Our parashat hashavua is called after the name of the book it opens, BaMidbar, “in the wilderness.” The first verse is both simple and completely mysterious:
וַיְדַבֵּר ה’ אֶל-מֹשֶׁה בְּמִדְבַּר סִינַי G‑d spoke to Moshe in the wilderness of Sinai (1:1)
This is the Shabbat before Shavuot, the Festival on which we commemorate the day when the people of Israel stood in G*d’s presence and received from that moment the heart of the Torah, the Aseret haDibrot, the Ten Words. I invite you to join me in considering that simple, and profound, idea.
First: “G*d spoke to Moshe.” what does it mean to say that G*d spoke?
Second: a human being, Moshe, experiences a sense of connection with G*d. We are so used to it in the Torah that we read blithely over it, looking for the action, forgetting as we humans do to be awed by the thought of what it means to be in the Presence of G*d.
Third: what is the content of the davar, the word that G*d speaks? In Jewish tradition, that content is Torah, writ large: our tradition considers all learning that leads to spiritual wholeness to be Torah, not just the five books we keep in a sacred scroll.
Ancient wisdom tells us plainly that such Torah is not heard, or received, easily. We don’t get it on the couch watching television, nor even simply hiking through the woods. It comes when we know that we are standing in the Presence.
By three things was the Torah given: by fire, water and wilderness. By fire, as it is written (Exodus 19:18): “Now Mount Sinai was altogether on smoke, because G‑d descended upon it in fire.” By water, as it is written (Judges 4:4): “The heavens also dripped, yes, the clouds dripped water.” And by wilderness, as it is written (Numbers 1:1): “G‑d spoke to Moshe in the wilderness of Sinai.” (Midrash Rabbah)
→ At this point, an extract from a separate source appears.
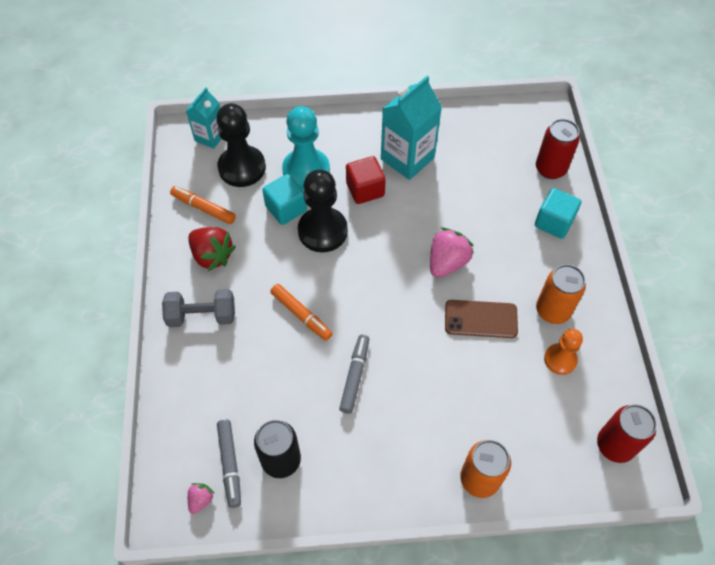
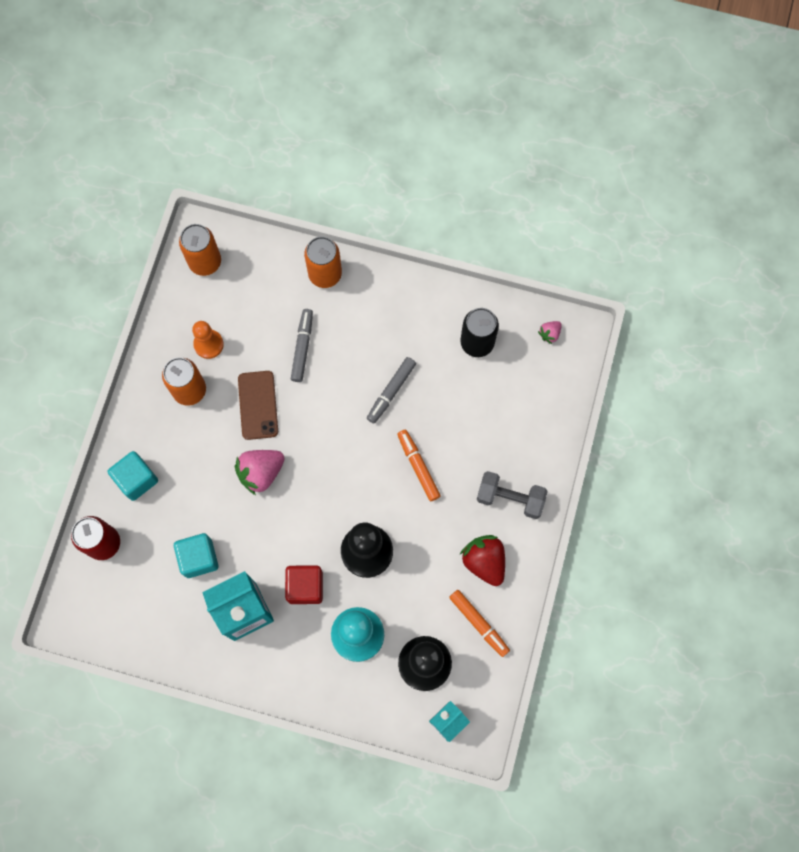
camera: 160 degrees left, 15 degrees up
grey marker [217,420,241,508] -> grey marker moved to [291,309,313,382]
turquoise cube [262,174,307,225] -> turquoise cube moved to [174,533,219,578]
brown phone [445,300,518,338] -> brown phone turned 60 degrees clockwise [238,371,278,440]
red can [597,404,657,463] -> orange can [179,224,221,276]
Fire – This morning I as you awoke to the news of another school shooting. As I write, the news is that ten human lives have been violently ended by gunfire in Santa Fe High School outside of Galveston Texas. This is the twenty-second school shooting since the beginning of 2018, an average of more than one per week. And our hearts are heavy for the violent deaths of all those caught up in violence everywhere: Palestinians in Gaza, Arabs in Syria, Rohingya in Myanmar, African Americans in the United States.
What Torah must we learn by this fire?
Water – The arrogance of modernity caused us to dismiss ancient warnings that link our social ethics to our ability to thrive on the earth; one prominent example is that second paragraph of the Shema: “Take care, lest you become confused and turn away and serve other gods, and HaShem become angry and shut up the the heavens so that there will be no rain, and the ground shall not yield to you, and you will perish.” (Deut.11.16-17) But today we see a divine anger – the earth’s righteous anger, which is just another way of knowing HaShem – expressed in the climate change that we have brought upon ourselves through turning away to worship the gods of convenience, of wealth and power.
What Torah must we learn by this water?
Our Torah was given in the wilderness, we are told; wilderness, chaotic and unsettled, unknown and undefined. We do not receive it in the comfort of our convictions and in the safety of our agreements, but only in the chaos and uncertainty of learning and spiritual growth.
What Torah must we learn in this wilderness?
On this Shabbat in the wilderness, on this Shavuot that commemorates awareness of the Presence found only within that wilderness, may our fear and sadness and anger lead not to despair but to an active desire to brave the uncertainty and plunge in to the unknown, that we might be in the Presence, that we might know the Awe, that we might seek the davar, the Word that heals and helps us to learn, and helps us to do.